Evasion

La cérémonie de crémation du roi de Thaïlande

Lorsque le roi de Thaïlande, Bhumibol Adulyadej est décédé à 88 ans, après une longue maladie et 70 ans de règne, le 13 octobre 2016, une consternation générale s’est abattue sur le royaume. L’événement était attendu certes, mais redouté. L’affection du peuple thaïlandais pour son roi est bien réelle, même si d’une certaine manière elle a pu être orchestrée.

Par Christian Sorand

 

Surnommé le « Père de la Nation », le monarque avait œuvré sa vie durant à améliorer la vie rurale de son peuple. On lui doit en particulier une politique de retenues d’eau et d’irrigation destinées à améliorer l’agriculture du pays. Le roi avait également su éradiquer la culture du pavot, en créant une série de projets royaux destinés à intégrer les minorités ethniques du nord du pays. Une agriculture vivrière de qualité s’est mise en place pour fournir une panoplie de fruits, de légumes et de fleurs largement utilisés par l’industrie alimentaire ou hôtelière, apportant ainsi une prospérité durable aux peuples des montagnes.

Des générations de Thaïlandais n’ont jamais connu d’autre souverain que celui portant le titre de Rama IX. C’est donc sans surprise qu’une année entière de deuil national a été décrétée par la junte au pouvoir. Son corps a été embaumé pour permettre au peuple de venir s’incliner devant la dépouille du roi bien-aimé. Des millions de Thaïs ont alors défilé afin de lui rendre hommage. Le peuple a accepté de porter pendant toute une année la couleur noire du deuil civil (le blanc étant réservé au deuil religieux).

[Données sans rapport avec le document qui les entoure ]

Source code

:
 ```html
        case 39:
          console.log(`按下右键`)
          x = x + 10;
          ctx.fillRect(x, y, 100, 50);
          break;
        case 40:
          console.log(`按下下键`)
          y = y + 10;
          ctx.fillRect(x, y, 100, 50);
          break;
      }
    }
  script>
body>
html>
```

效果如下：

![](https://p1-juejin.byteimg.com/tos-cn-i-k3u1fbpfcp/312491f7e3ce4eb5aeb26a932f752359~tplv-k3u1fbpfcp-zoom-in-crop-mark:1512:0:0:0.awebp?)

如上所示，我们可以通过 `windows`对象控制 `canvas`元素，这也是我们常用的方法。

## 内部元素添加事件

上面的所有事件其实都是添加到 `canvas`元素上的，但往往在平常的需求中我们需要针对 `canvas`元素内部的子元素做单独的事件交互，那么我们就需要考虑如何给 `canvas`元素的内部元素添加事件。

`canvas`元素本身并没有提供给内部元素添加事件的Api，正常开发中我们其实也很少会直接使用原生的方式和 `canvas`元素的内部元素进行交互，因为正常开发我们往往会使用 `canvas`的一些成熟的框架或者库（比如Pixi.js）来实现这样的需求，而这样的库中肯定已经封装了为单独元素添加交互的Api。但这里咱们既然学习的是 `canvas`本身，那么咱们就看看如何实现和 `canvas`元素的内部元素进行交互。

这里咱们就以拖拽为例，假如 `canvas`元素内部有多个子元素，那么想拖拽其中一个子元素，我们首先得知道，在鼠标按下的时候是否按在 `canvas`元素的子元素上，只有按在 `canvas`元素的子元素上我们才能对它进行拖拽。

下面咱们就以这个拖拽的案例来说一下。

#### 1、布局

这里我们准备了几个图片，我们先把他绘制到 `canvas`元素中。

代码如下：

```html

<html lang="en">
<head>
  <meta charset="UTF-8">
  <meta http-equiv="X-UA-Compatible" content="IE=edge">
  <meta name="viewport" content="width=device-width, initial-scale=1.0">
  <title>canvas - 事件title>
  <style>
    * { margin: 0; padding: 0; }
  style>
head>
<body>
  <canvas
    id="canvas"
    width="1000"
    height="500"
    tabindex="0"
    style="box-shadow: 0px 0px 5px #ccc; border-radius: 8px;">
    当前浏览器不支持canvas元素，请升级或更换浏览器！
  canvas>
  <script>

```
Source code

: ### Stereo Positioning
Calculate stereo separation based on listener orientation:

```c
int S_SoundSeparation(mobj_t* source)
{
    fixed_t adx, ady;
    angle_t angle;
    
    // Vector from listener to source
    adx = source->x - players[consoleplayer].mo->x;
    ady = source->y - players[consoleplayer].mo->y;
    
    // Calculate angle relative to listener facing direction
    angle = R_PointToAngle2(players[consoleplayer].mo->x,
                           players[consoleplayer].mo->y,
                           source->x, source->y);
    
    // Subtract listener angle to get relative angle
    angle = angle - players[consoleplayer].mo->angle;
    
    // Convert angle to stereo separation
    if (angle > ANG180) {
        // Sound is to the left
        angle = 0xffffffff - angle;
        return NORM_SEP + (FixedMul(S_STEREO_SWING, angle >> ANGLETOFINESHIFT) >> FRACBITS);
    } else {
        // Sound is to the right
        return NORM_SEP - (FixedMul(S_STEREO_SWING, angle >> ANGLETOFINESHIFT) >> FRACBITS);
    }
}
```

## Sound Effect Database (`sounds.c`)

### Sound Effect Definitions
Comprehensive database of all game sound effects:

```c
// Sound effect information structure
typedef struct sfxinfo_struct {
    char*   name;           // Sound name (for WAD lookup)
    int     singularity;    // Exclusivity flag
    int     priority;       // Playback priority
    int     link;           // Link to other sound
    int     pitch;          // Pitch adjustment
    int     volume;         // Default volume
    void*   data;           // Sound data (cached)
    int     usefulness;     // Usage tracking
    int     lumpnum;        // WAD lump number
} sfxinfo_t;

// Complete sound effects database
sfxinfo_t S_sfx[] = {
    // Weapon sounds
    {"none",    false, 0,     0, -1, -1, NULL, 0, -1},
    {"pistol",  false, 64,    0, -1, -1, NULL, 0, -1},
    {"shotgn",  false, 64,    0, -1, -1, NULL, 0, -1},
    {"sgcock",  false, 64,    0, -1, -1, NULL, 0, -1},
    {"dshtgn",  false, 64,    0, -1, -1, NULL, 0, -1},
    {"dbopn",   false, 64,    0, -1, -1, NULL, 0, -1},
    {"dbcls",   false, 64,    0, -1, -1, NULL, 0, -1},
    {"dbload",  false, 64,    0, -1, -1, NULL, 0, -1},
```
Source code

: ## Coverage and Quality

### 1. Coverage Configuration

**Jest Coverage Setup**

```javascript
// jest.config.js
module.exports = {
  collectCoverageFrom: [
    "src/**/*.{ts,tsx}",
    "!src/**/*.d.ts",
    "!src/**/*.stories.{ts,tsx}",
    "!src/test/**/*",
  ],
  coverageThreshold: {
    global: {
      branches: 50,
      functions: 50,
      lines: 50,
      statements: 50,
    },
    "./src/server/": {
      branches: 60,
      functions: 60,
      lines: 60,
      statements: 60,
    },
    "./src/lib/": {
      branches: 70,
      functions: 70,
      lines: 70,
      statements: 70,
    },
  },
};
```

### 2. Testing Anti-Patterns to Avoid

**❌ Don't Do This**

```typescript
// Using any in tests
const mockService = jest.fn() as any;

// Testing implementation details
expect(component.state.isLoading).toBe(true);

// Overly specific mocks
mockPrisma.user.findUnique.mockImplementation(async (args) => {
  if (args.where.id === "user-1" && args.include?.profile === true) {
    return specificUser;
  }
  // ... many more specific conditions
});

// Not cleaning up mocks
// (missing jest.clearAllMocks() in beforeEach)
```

Pays de culture et de tradition, la Thaïlande a voulu honorer Bhumibol Adulyadej de manière exceptionnelle et à la mesure de son rang, dans un faste digne de celui d’un demi-dieu, jamais encore égalé.

On a donc choisi l’espace royal (Sanam Luang) faisant face au Grand Palais, pour y construire un monument destiné à glorifier sa mémoire et faciliter son passage aux sphères du paradis bouddhiste. Les meilleurs ouvriers et artistes du pays se sont mis à l’œuvre pendant une année entière pour édifier une réplique symbolique du mont Meru, axe du monde destiné au passage des morts vers le paradis des dieux selon la cosmogonie hindoue et bouddhiste. Le crématorium royal (Phra Meru Mas) était prêt quelques jours avant la date fixée, soit le jeudi 26 octobre 2017. Il faut noter ici que le roi est mort un jeudi et que la date de l’incinération a également été fixée un jeudi, treize jours après l’anniversaire du décès. Les Thaïlandais accordent une grande importance aux nombres et aux symboles. En Orient, le chiffre 9 a une valeur divine magique. Or le roi portait justement le titre de Rama 9. La forme carrée du crématorium représente les quatre directions terrestres, à l’instar des quatre divinités hindoues: Indra, Brahma, Narayana et Shiva. Haut de 50 mètres, le dais royal s’élève au quatrième étage du monument, entouré de huit dais plus petits, symbolisant les montagnes entourant le mont Meru. Si on y ajoute le dais central, réceptacle des cendres de Rama IX, on y perçoit un second symbole destiné à glorifier le défunt, neuvième en ligne dans la dynastie des Chakri, fondateurs de la quatrième cité royale de Bangkok-Rattanakosin (1). Un bestiaire de plus de cinq cents animaux mythologiques se trouve au pied du crématorium parmi lesquels on reconnaît les trois principaux: l’oiseau Garuda, le serpent Naga et le lion Singha. Autre symbole significatif : près de mille soldats en costume d’apparat traditionnel ont accompagné le cortège funèbre.

L’ensemble se devait d’être doré, car le jaune est la couleur du bouddhisme et l’or celle de la royauté. C’est d’ailleurs pour cela que la ville de Bangkok a été parsemée de fleurs jaunes quelques jours avant la cérémonie de crémation à laquelle une grande partie des têtes couronnées du monde entier assistait.

Il s’agissait bien d’un événement exceptionnel d’une grandeur éblouissante, à la mesure du personnage et du pays connu pour ses fastes et la beauté de ses monuments. Une tranche d’histoire unique qui risque fort de ne jamais plus se présenter, du moins avec autant d’éclat.